In this exercise, we will generate the pairwise similarity scores of all the words in a sentence. The sentence is available as sent and has been printed to the console for your convenience.

In [115]:
sent = 'I like apples and oranges'

import spacy
# Load the en_core_web_sm model
nlp = spacy.load('en_core_web_sm')

In [116]:
# Create the doc object
doc = nlp(sent)

# Compute pairwise similarity scores
for token1 in doc:
  for token2 in doc:
    print(token1.text, token2.text, token1.similarity(token2))

I I 1.0
I like 0.19372894
I apples 0.0821518
I and -0.013632407
I oranges 0.049489032


  "__main__", mod_spec)
  "__main__", mod_spec)
  "__main__", mod_spec)
  "__main__", mod_spec)
  "__main__", mod_spec)
  "__main__", mod_spec)
  "__main__", mod_spec)
  "__main__", mod_spec)
  "__main__", mod_spec)
  "__main__", mod_spec)
  "__main__", mod_spec)


like I 0.19372894
like like 1.0
like apples 0.25841203
like and 0.14297311
like oranges 0.12997378
apples I 0.0821518
apples like 0.25841203
apples apples 1.0
apples and -0.04025854
apples oranges 0.61655116
and I -0.013632407
and like 0.14297311
and apples -0.04025854
and and 1.0
and oranges -0.076360986
oranges I 0.049489032
oranges like 0.12997378
oranges apples 0.61655116
oranges and -0.076360986
oranges oranges 1.0


  "__main__", mod_spec)
  "__main__", mod_spec)
  "__main__", mod_spec)
  "__main__", mod_spec)
  "__main__", mod_spec)
  "__main__", mod_spec)
  "__main__", mod_spec)
  "__main__", mod_spec)
  "__main__", mod_spec)


Good job! Notice how the words 'apples' and 'oranges' have the highest pairwaise similarity score. This is expected as they are both fruits and are more related to each other than any other pair of words.
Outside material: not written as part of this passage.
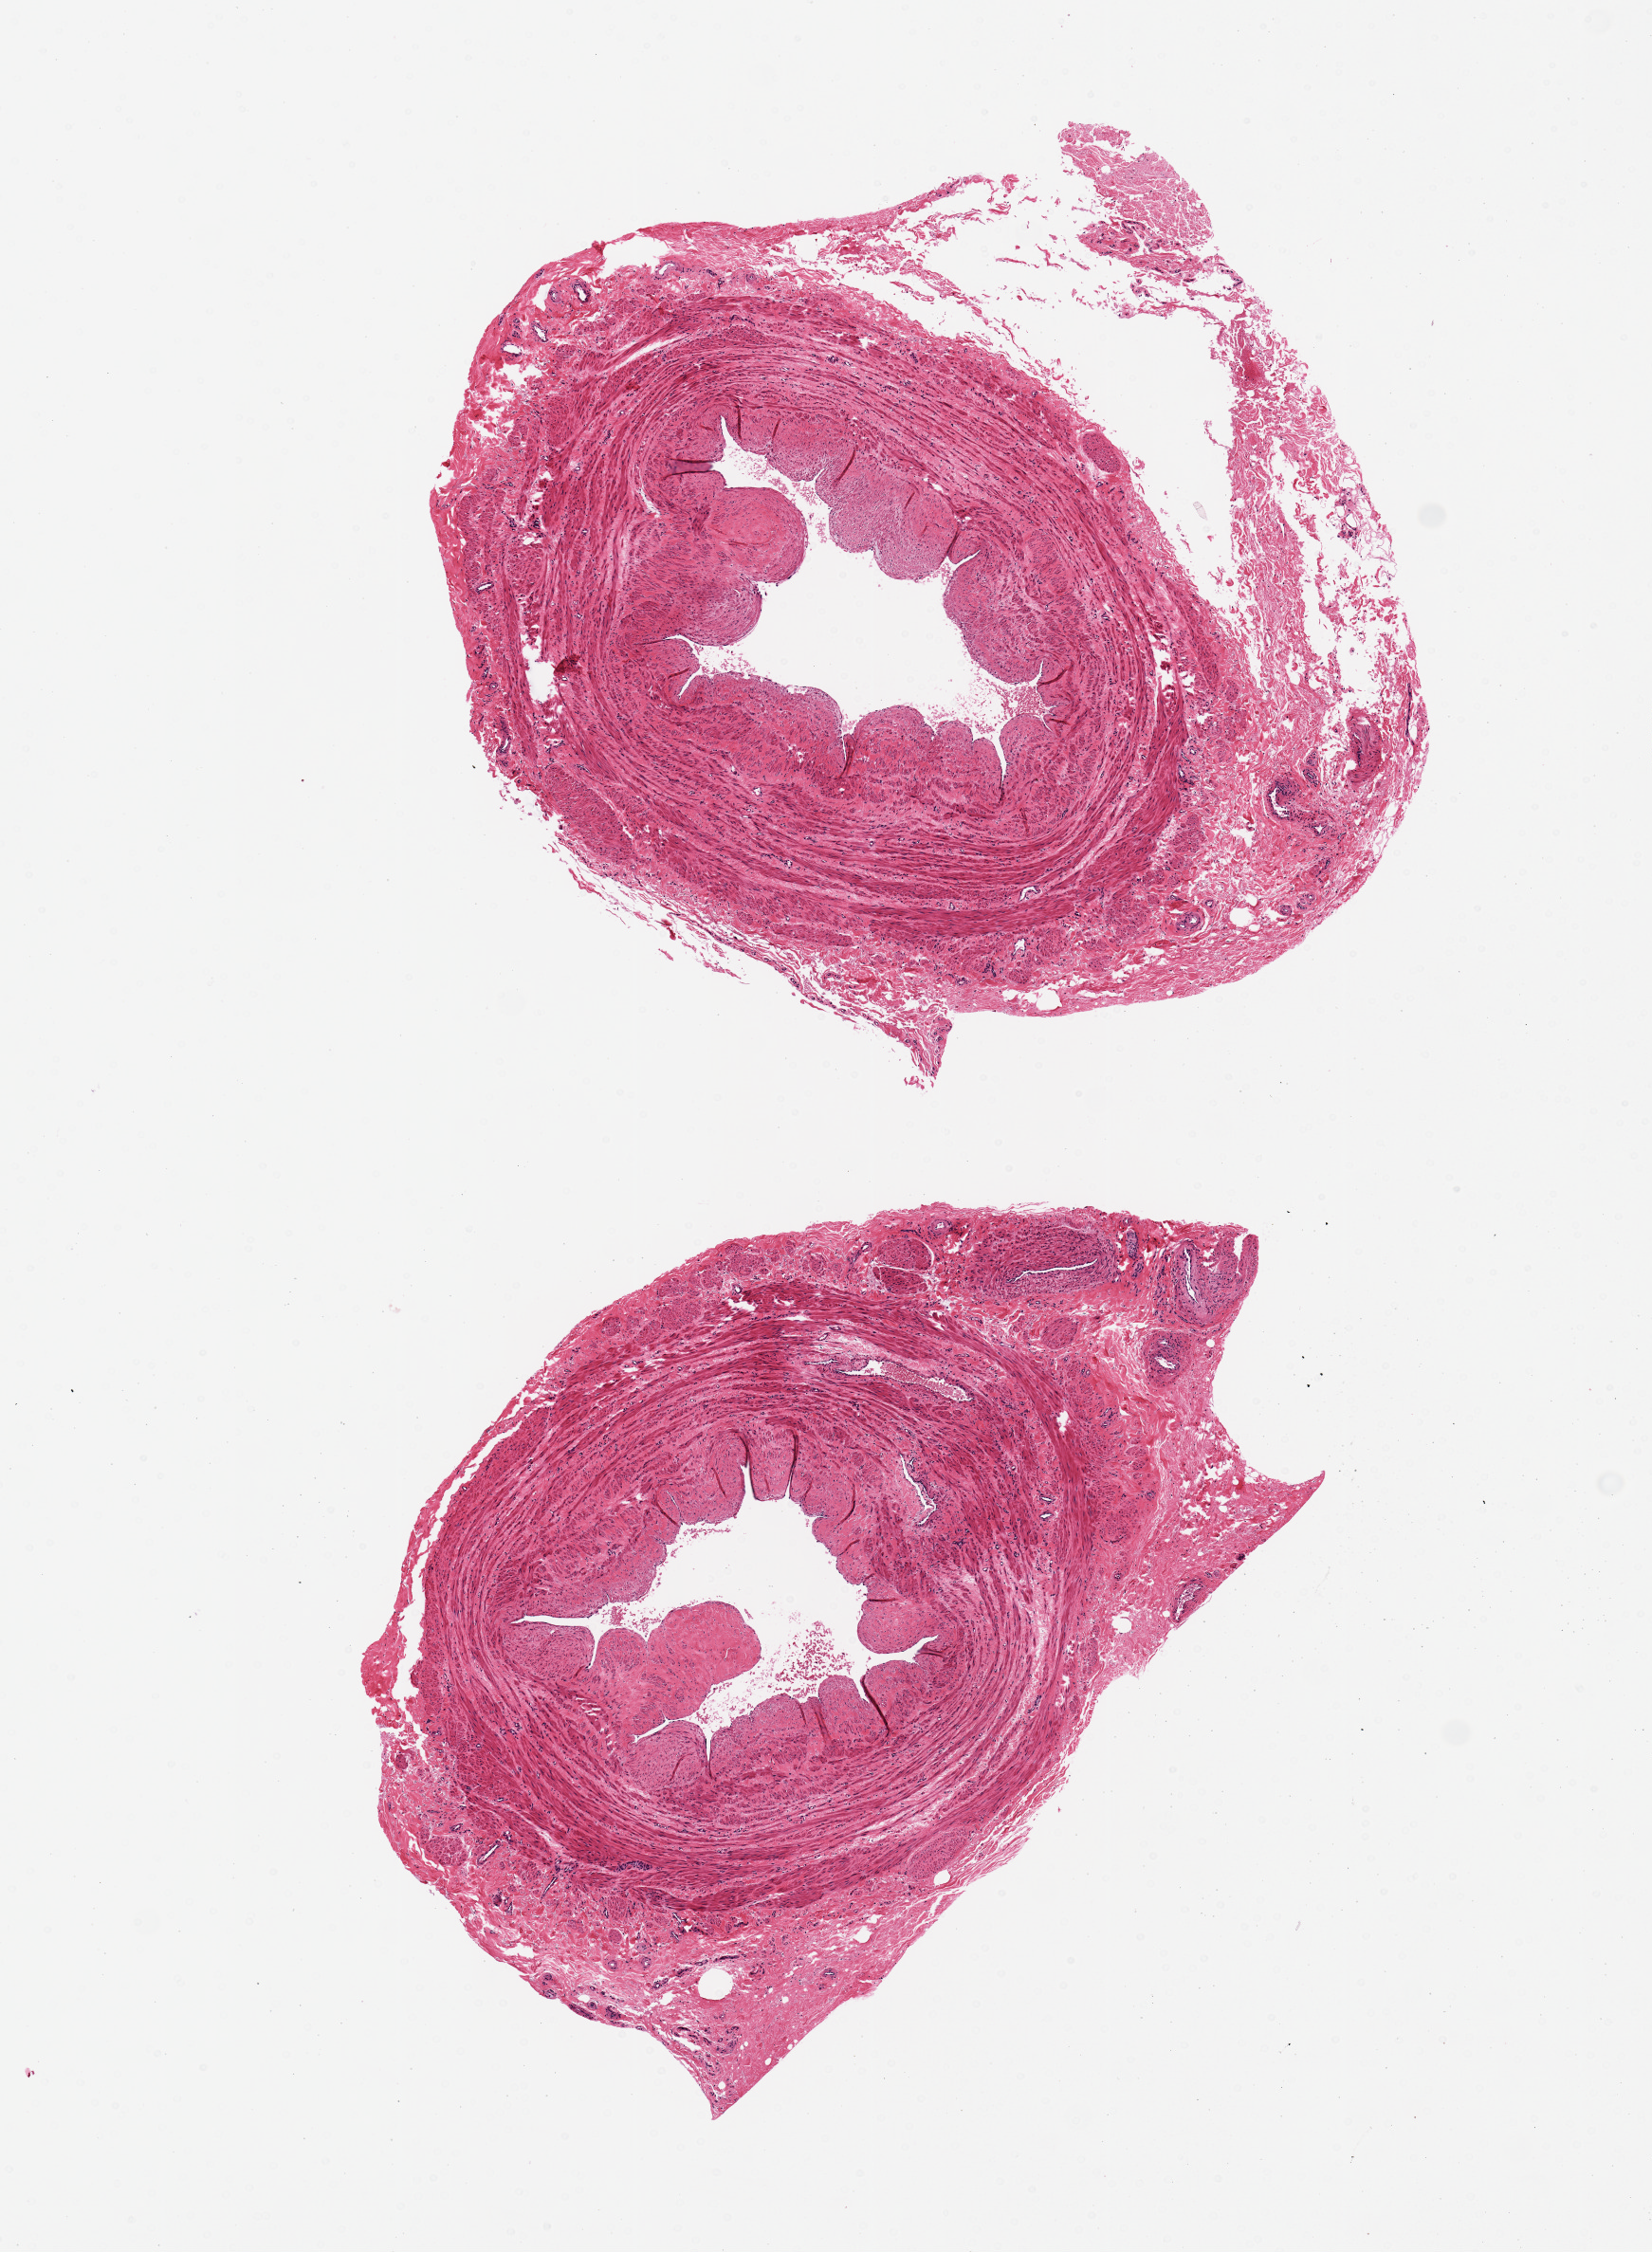
Digitized H&E-stained section — a low-resolution overview of the entire scanned area, about 6.9 x 9.4 mm (from a 20x scan). PAXgene-fixed paraffin-embedded (PFPE) section. Target tissue: tibial artery. Donor tissue sample. Male donor.
Reviewer comment on this tissue sample: Prominent atherosclerotic narrowing (~40%). Vessel is central 75% of specimen; peripheral fat/connective tissue.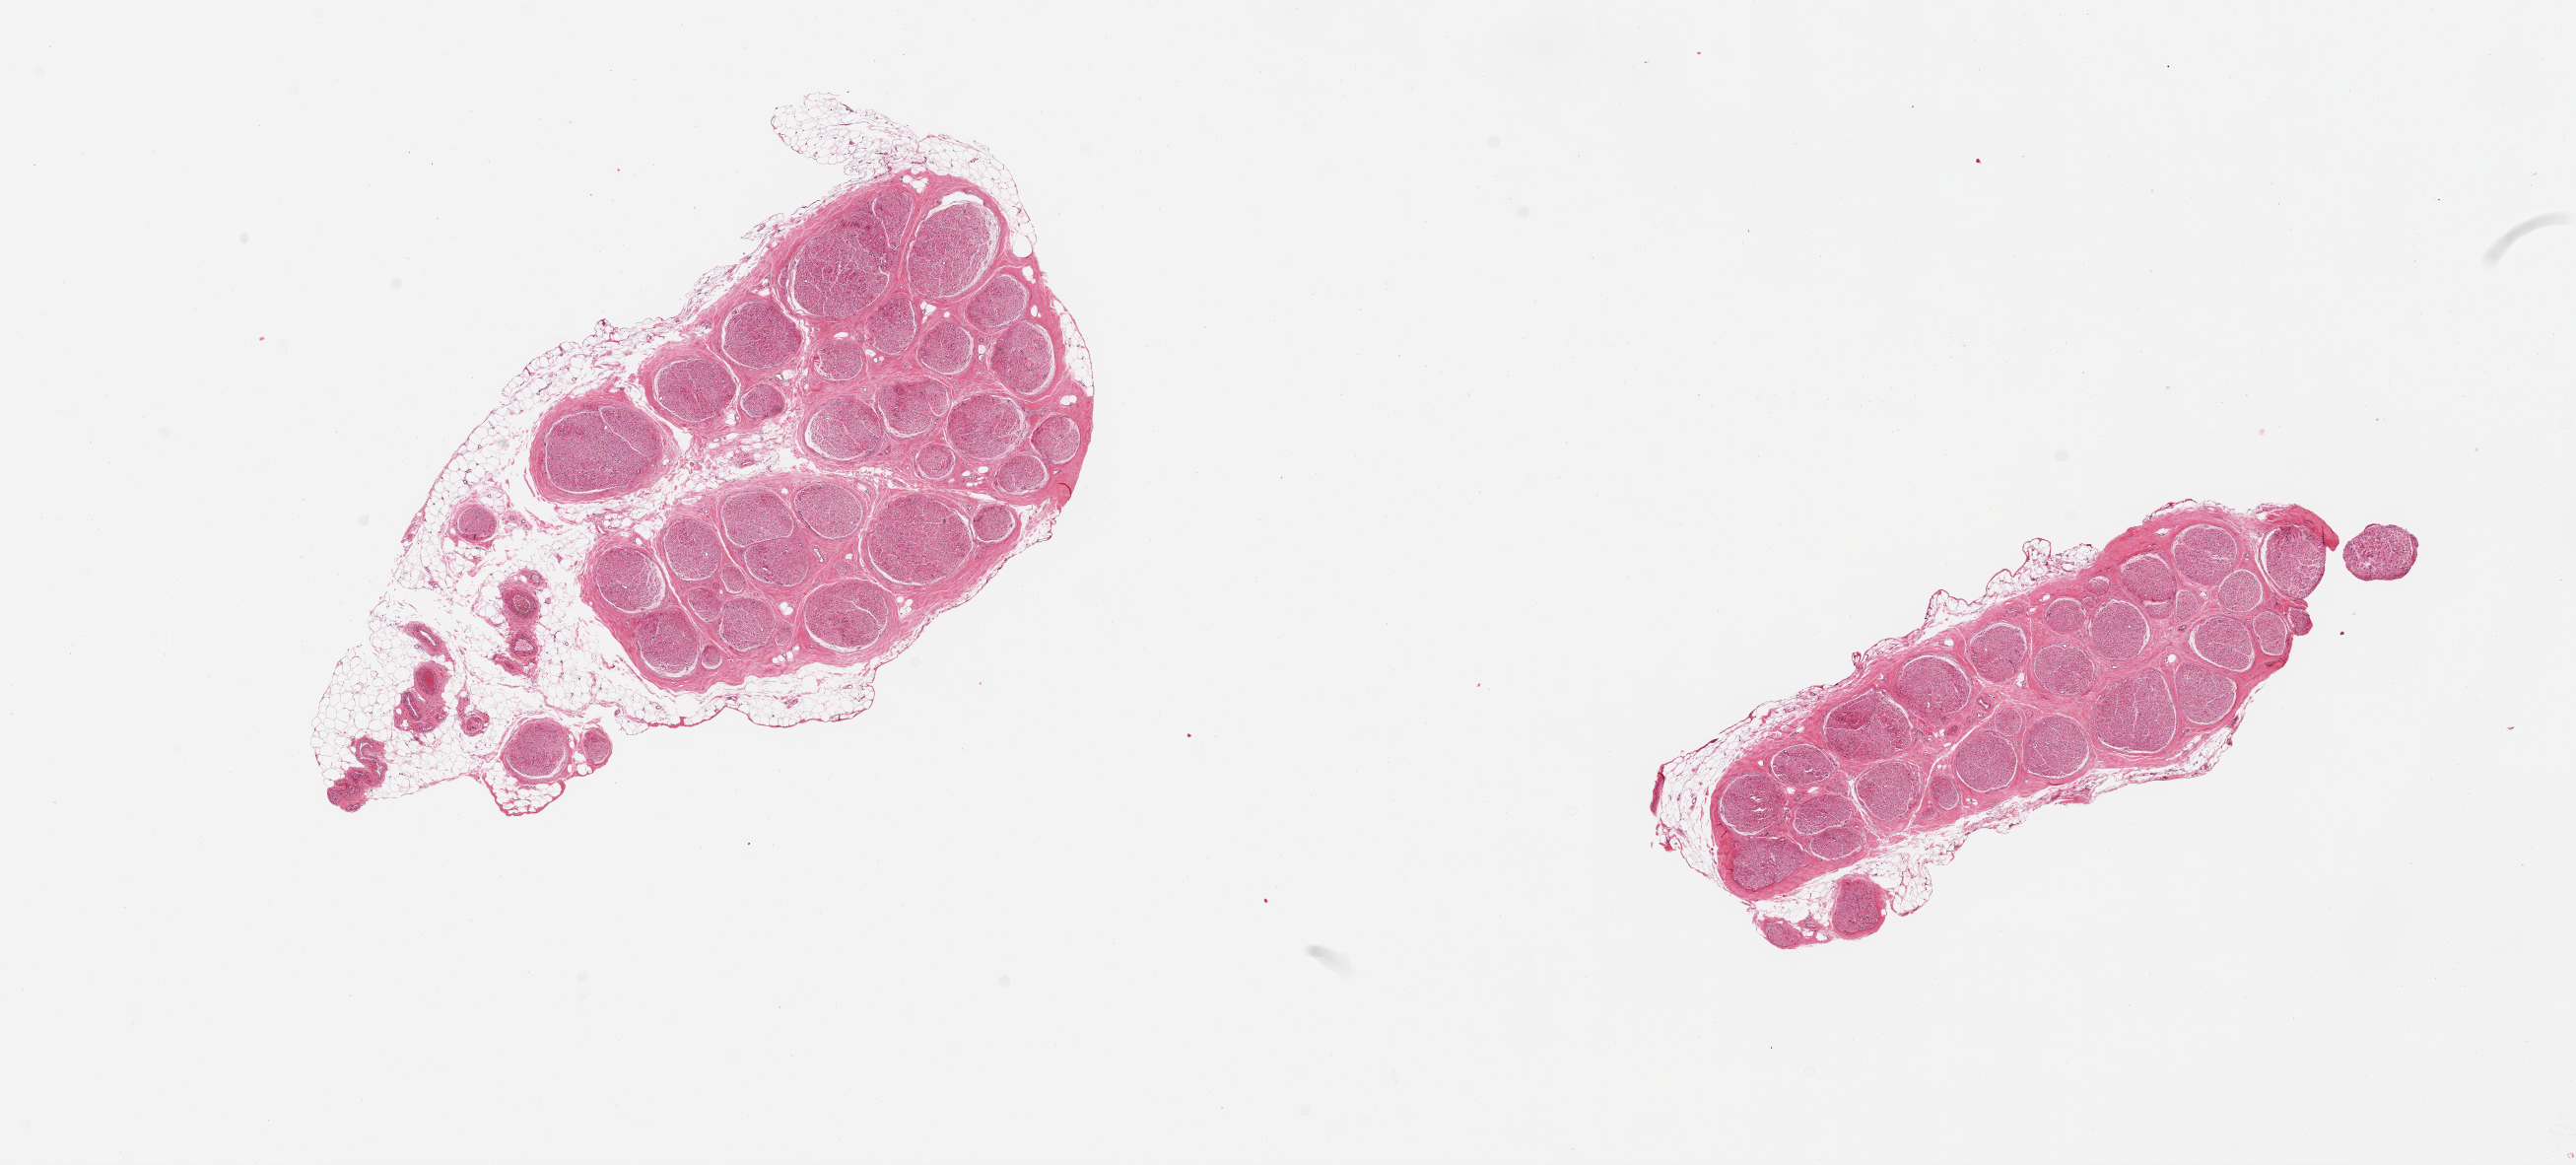
Digitized haematoxylin and eosin-stained section — whole scanned area (about 20.7 x 9.3 mm) shown as a low-resolution overview; PAXgene-fixed, paraffin-embedded tissue; target tissue: tibial nerve; tissue donor sample. Donor: female.
Reviewer comment on this tissue sample: 2 pieces; 10 & 20% internal and external fat.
## Computing similarity of Pink Floyd songs

In this final exercise, you have been given lyrics of three songs by the British band Pink Floyd, namely 'High Hopes', 'Hey You' and 'Mother'. The lyrics to these songs are available as hopes, hey and mother respectively.

Your task is to compute the pairwise similarity between mother and hopes, and mother and hey.

- Create Doc objects for mother, hopes and hey.
- Compute the similarity between mother and hopes.
- Compute the similarity between mother and hey.

Excellent work! Notice that 'Mother' and 'Hey You' have a similarity score of 0.9 whereas 'Mother' and 'High Hopes' has a score of only 0.6. This is probably because 'Mother' and 'Hey You' were both songs from the same album 'The Wall' and were penned by Roger Waters. On the other hand, 'High Hopes' was a part of the album 'Division Bell' with lyrics by David Gilmour and his wife, Penny Samson. Treat yourself by listening to these songs. They're some of the best!